EXERCISE DESCRIPTION - With no edits of any kind, print each record that follows.

EXCERPTED RECORDS -
------------------------------

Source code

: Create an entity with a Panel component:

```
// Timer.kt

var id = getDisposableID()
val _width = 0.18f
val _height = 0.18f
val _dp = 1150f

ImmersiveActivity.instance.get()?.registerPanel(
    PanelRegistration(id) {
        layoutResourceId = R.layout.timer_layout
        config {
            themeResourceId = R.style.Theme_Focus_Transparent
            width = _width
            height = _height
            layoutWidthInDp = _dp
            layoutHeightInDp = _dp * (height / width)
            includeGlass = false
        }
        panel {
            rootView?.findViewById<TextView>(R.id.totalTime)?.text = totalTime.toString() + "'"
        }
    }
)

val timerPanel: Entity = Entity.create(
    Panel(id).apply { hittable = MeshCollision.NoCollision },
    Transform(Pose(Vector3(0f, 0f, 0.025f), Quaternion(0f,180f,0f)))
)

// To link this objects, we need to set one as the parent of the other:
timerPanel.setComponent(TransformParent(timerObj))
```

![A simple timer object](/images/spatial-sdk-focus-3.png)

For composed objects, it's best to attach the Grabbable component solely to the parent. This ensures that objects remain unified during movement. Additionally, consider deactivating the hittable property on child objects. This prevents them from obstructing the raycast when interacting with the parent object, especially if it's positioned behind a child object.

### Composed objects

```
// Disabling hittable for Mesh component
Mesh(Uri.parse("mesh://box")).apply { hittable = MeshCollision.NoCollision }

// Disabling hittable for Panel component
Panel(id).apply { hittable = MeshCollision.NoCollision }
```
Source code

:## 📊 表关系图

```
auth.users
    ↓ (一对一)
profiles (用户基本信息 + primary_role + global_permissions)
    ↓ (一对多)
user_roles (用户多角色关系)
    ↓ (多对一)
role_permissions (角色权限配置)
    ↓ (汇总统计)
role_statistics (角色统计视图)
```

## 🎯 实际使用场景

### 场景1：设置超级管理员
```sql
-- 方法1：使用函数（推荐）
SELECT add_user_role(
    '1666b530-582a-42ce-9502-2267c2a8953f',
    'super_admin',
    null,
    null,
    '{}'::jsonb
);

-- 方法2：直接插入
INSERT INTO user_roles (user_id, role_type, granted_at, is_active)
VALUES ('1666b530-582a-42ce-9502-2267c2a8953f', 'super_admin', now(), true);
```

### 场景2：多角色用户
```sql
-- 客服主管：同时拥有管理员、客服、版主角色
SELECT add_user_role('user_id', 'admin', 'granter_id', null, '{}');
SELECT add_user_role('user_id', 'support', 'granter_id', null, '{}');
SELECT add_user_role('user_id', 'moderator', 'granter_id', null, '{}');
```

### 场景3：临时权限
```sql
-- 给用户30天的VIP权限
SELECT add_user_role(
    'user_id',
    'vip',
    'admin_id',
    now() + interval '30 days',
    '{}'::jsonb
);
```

------------------------------

SOLUTION FOR THIS TASK -
Source code

: Create an entity with a Panel component:

```
// Timer.kt

var id = getDisposableID()
val _width = 0.18f
val _height = 0.18f
val _dp = 1150f

ImmersiveActivity.instance.get()?.registerPanel(
    PanelRegistration(id) {
        layoutResourceId = R.layout.timer_layout
        config {
            themeResourceId = R.style.Theme_Focus_Transparent
            width = _width
            height = _height
            layoutWidthInDp = _dp
            layoutHeightInDp = _dp * (height / width)
            includeGlass = false
        }
        panel {
            rootView?.findViewById<TextView>(R.id.totalTime)?.text = totalTime.toString() + "'"
        }
    }
)

val timerPanel: Entity = Entity.create(
    Panel(id).apply { hittable = MeshCollision.NoCollision },
    Transform(Pose(Vector3(0f, 0f, 0.025f), Quaternion(0f,180f,0f)))
)

// To link this objects, we need to set one as the parent of the other:
timerPanel.setComponent(TransformParent(timerObj))
```

![A simple timer object](/images/spatial-sdk-focus-3.png)

For composed objects, it's best to attach the Grabbable component solely to the parent. This ensures that objects remain unified during movement. Additionally, consider deactivating the hittable property on child objects. This prevents them from obstructing the raycast when interacting with the parent object, especially if it's positioned behind a child object.

### Composed objects

```
// Disabling hittable for Mesh component
Mesh(Uri.parse("mesh://box")).apply { hittable = MeshCollision.NoCollision }

// Disabling hittable for Panel component
Panel(id).apply { hittable = MeshCollision.NoCollision }
```
Source code

:## 📊 表关系图

```
auth.users
    ↓ (一对一)
profiles (用户基本信息 + primary_role + global_permissions)
    ↓ (一对多)
user_roles (用户多角色关系)
    ↓ (多对一)
role_permissions (角色权限配置)
    ↓ (汇总统计)
role_statistics (角色统计视图)
```

## 🎯 实际使用场景

### 场景1：设置超级管理员
```sql
-- 方法1：使用函数（推荐）
SELECT add_user_role(
    '1666b530-582a-42ce-9502-2267c2a8953f',
    'super_admin',
    null,
    null,
    '{}'::jsonb
);

-- 方法2：直接插入
INSERT INTO user_roles (user_id, role_type, granted_at, is_active)
VALUES ('1666b530-582a-42ce-9502-2267c2a8953f', 'super_admin', now(), true);
```

### 场景2：多角色用户
```sql
-- 客服主管：同时拥有管理员、客服、版主角色
SELECT add_user_role('user_id', 'admin', 'granter_id', null, '{}');
SELECT add_user_role('user_id', 'support', 'granter_id', null, '{}');
SELECT add_user_role('user_id', 'moderator', 'granter_id', null, '{}');
```

### 场景3：临时权限
```sql
-- 给用户30天的VIP权限
SELECT add_user_role(
    'user_id',
    'vip',
    'admin_id',
    now() + interval '30 days',
    '{}'::jsonb
);
```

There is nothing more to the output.